A Belated Birthday…

Gosh, with all the Canada Day and Independence Day celebrations going on, a somewhat iconic birthday slipped by me.

The Sony Walkman turned 30 on July 1st!

Assuming that you’re old enough, can you remember your first Walkman (or Walkman-like clone/device)?

I remember it being so easy to convince my parents of how the “outrageous” cost of the little cassette player would be outweighed by one HUGE advantage to them:  They wouldn’t have to hear the music I listen to.

I didn’t even have to dredge down to the “everyone-else-has-one” level.

This was the first personal, portable music-listening device and unquestionably was the roots of what we have now in iPods, Zunes, Nomads… etc…  At the time, in the late ’70′s and early ’80′s, the Walkman was THE device you carried around with you.

Remembering the days of the Walkman: the fact that you were listening to something recorded on cassette AND through small headphones meant that the audio quality REALLY sucked.  But who cared that the sound quality wasn’t as good as the LP’s on your Hi-Fi system.  Now, you could take the music that YOU wanted to listen to along with you and enjoy it without bothering anyone else.  Well, you could bother everyone near you if you had the volume cranked…

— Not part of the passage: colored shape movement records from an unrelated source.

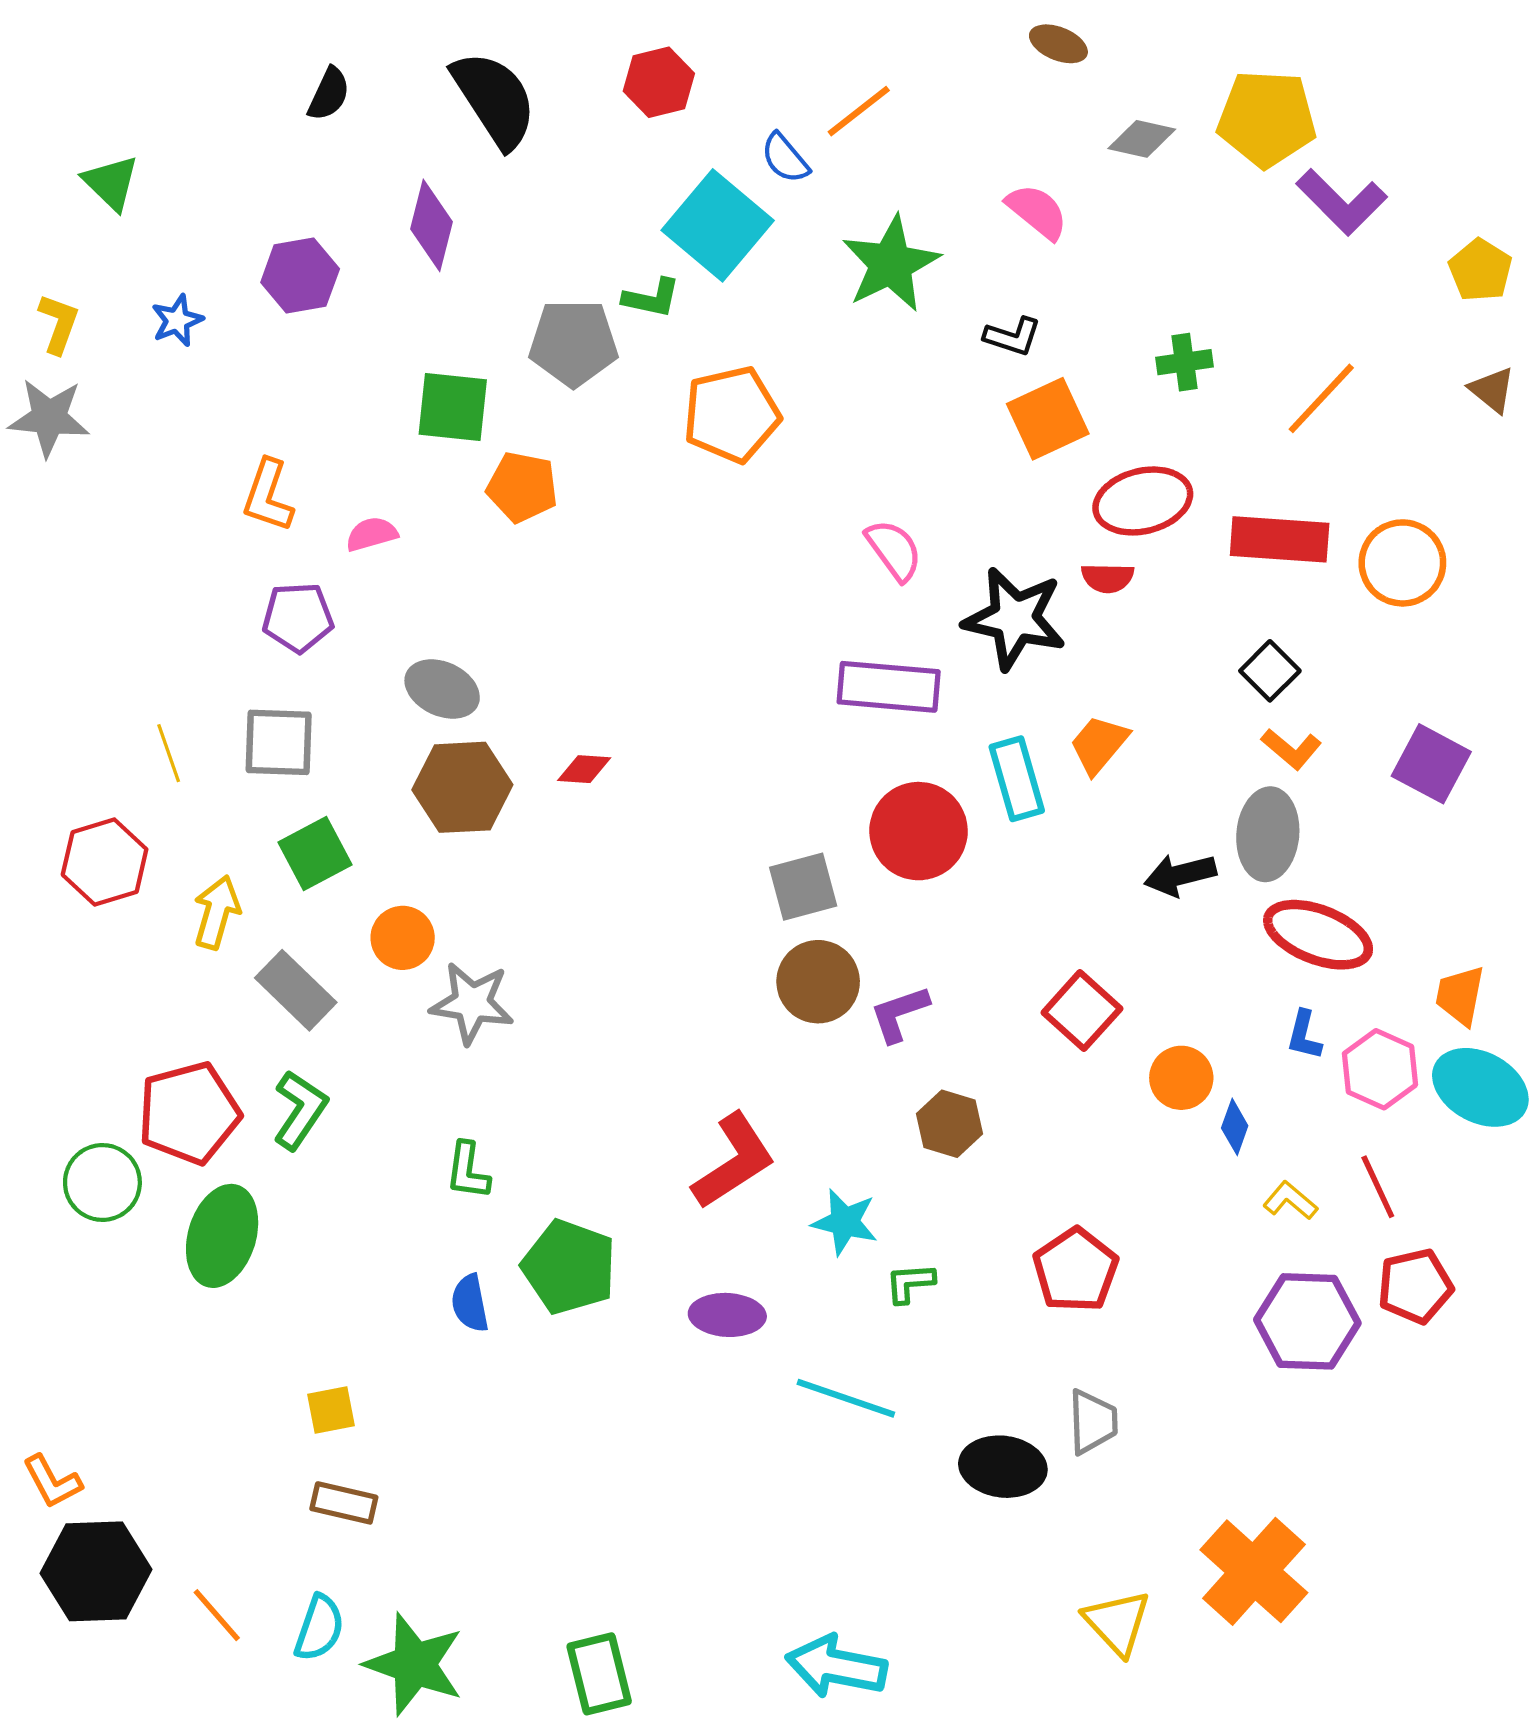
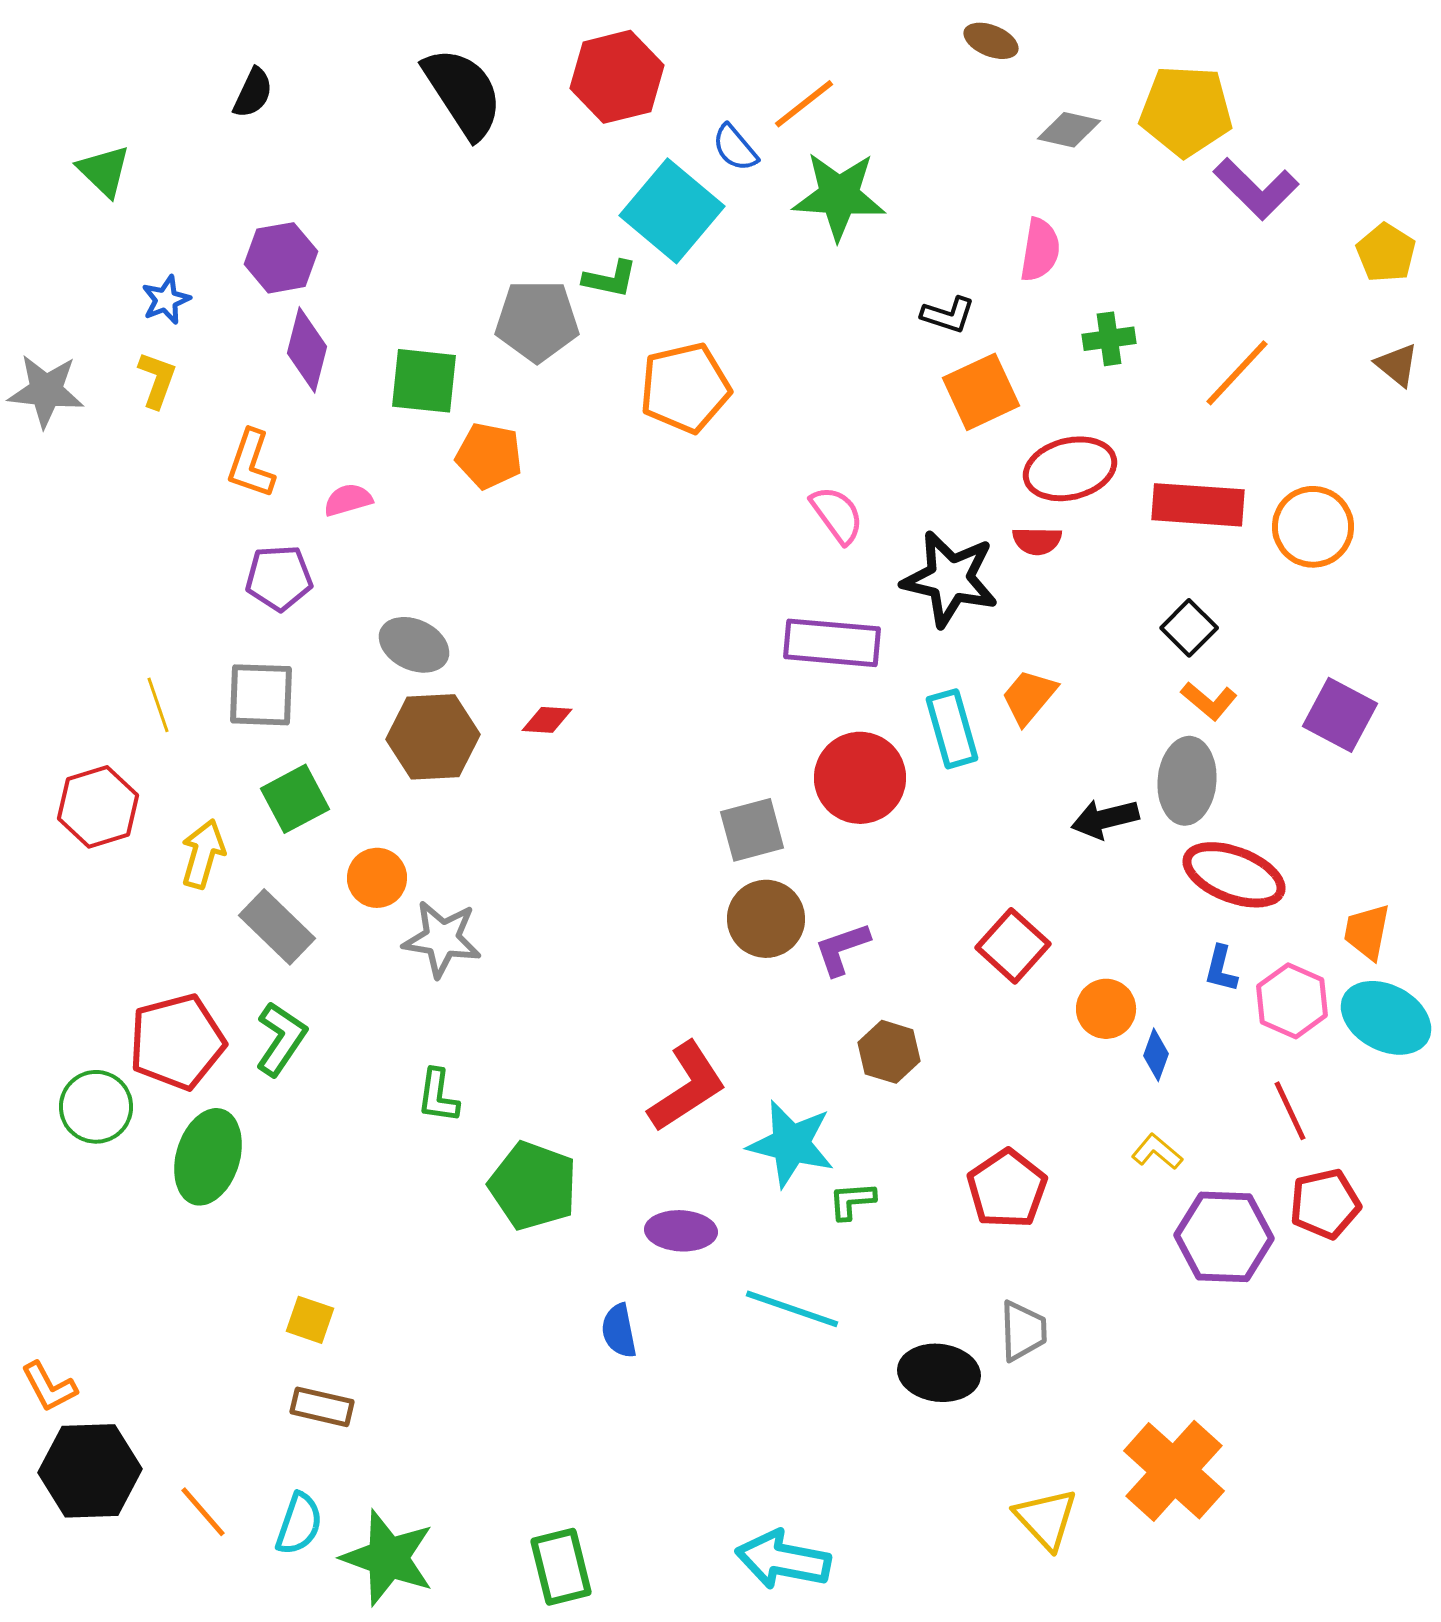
red hexagon: (659, 82) -> (617, 77), size x1.4
black semicircle: (329, 94) -> (253, 93), moved
pink semicircle: (1037, 212) -> (1040, 250), moved, turned 60
purple diamond: (431, 225) -> (307, 350), moved
green star: (891, 264) -> (839, 196), moved, turned 30
yellow L-shape: (59, 324) -> (157, 380), moved
yellow L-shape: (1290, 1201) -> (1157, 1152), moved
cyan star: (845, 1222) -> (791, 1144), size x1.4
blue semicircle: (470, 1303) -> (619, 1331), moved
yellow square: (331, 1410) -> (310, 1320), turned 30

This birthday twigged my interest after reading a post on Create Digital Music - the site made their own birthday homage, but also brought up a bit of a spin that brought some things into perspective.  The article also reminded me of Billy Joel’s “We Didn’t Start the Fire”, but I digress…

Those Kids – they’re all Pirates!

For all the whining and complaining that the record industry is making about people stealing music contributing to the end of the world as we know it, it’s no wonder that no one is paying attention.  This predicting the music world ending thing is not new at all – the RIAA furor over consumer magnetic tape machines got rekindled as a a result of the Walkman being released.

MP3 Sound Quality is Horrible!

MotorolaPicAgain, portability of music isn’t a new thing – even before the Walkman, there was this new fangled thing called the transistor radio.

If you want to complain about audio quality degrading, you have to go way back to the 1950′s and include the transistor radio – arguably the first breakthrough device that would enable people to carry music with them … well, as long as you didn’t get out of range of your favorite radio station that is.

After cassettes, came CD’s and the electronics industry tried to make portable devices to play that media.  CD-based “Walkman’s” were a limited in success – after they figured out how to keep the laser from skipping from every shock and jostle, people got tired of trying to figure out ways of carrying these things around without it looking like they have a small textbook strapped to their hip.

__________________________

So I guess the question is:

Will we ever have a portable music option that is convenient, efficient on space AND good sound quality?

I don’t know, file formats such as FLAC are gaining in popularity, but it’s still quite big and unless some consumer-level electronics maker gets behind it and incorporates it in their product, it’s not going to enjoy much more than a audio-geek-cult following.

I sincerely hope so … all our hard work on recording and mixing needs something that doesn’t squash the life out of our magical creations!

One Response to A Belated Birthday…

  1. Derek says:

    I think sufficiently high-bitrate MP3s or AAC files provide enough quality for the listening environments most people are in: noisy places with headphones and cars. Indeed, most people’s headphones do more to degrade the sound than a 256 kbps compressed file, I think.

    How many people still listen to music on a big home hi-fi speaker system, really? Anything like that is for playing movie soundtracks now.

    Oh, and in addition to home taping killing music, remember that recorded music in general was going to kill sheet music and live performance too!